**任务要求**
依据下文关于darknet训练流程的原文节选,用一至三句话说明程序为何会进入train_detector函数。

**原文节选**
————
目录
模型训练概览
网络结构文件加载
预训练权重文件加载
数据加载
数据增强
网络训练
前段时间在darknet框架上训练了tiny-yolov2,对于darknet这个C语言框架有了些自己的认识,遂记录于此。darknet在github上的url:https://github.com/pjreddie/darknet,darknet官网:https://pjreddie.com/darknet/,官网有介绍darknet编译及yolo系列所有模型详细介绍。
为叙述方便,后面我把darknet根目录用root代替。darknet项目从github下载完编译成功后会在root目录生成了darknet可执行文件,root/examples/darknet.c的main函数就是程序执行入口,根据传入的参数argv[1]与字符串比较进入run_detector函数,这个函数里面主要是解析我们传入的各项参数,诸如gpu、datacfg(数据配置文件)、cfg(网络结构文件)、weights(预训练权重文件)等参数。根据我们传入的‘train’参数进入train_detector函数
char *datacfg = argv[3];
char *cfg = argv[4];
char *weights = (argc > 5) ? argv[5] : 0;
char *filename = (argc > 6) ? argv[6]: 0;
if(0==strcmp(argv[2], "test")) test_detector(datacfg, cfg, weights, filename, thresh, hier_thresh, outfile, fullscreen);
else if(0==strcmp(argv[2], "train")) train_detector(datacfg, cfg, weights, gpus, ngpus, clear);
else if(0==strcmp(argv[2], "valid")) validate_detector(datacfg, cfg, weights, outfile);
else if(0==strcmp(argv[2], "valid2")) validate_detector_flip(datacfg, cfg, weights, outfile);
else if(0==strcmp(argv[2], "recall")) validate_detector_recall(cfg, weights);
else if(0==strcmp(argv[2], "demo")) {
list *options = read_data_cfg(datacfg);
int classes = option_find_int(options, "classes", 20);
char *name_list = option_find_str(options, "names", "data/names.list");
char **names = get_labels(name_list);
demo(cfg, weights, thresh, cam_index, filename, names, classes, frame_skip, prefix, avg, hier_thresh, width, height, fps, fullscreen);
}
模型训练概览
train_detector里包含了模型训练的所有步骤,包括:解析cfg网络结构文件、加载预训练模型、多线程加载数据、模型训练(前向计算、反向传播、参数更新)、模型保存。
————
**数据块**
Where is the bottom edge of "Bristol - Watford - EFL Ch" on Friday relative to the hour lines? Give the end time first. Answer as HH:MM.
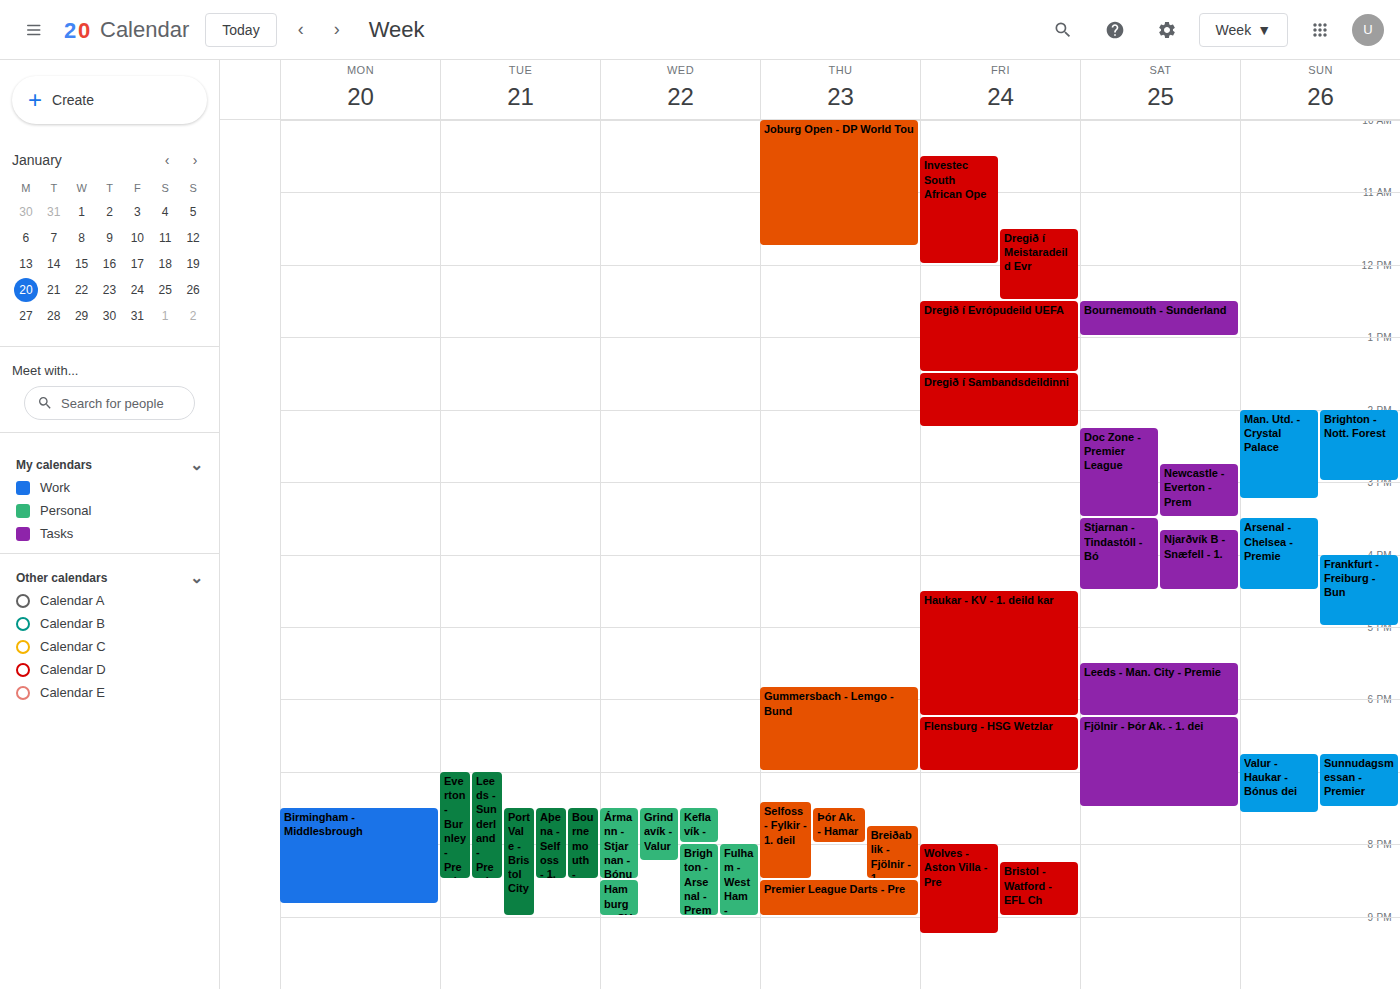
————
**本题解答**
程序依据传入的“train”参数进入train_detector函数。代码用strcmp将argv[2]与字符串"train"比较,比较结果为0时,即调用train_detector(datacfg, cfg, weights, gpus, ngpus, clear)。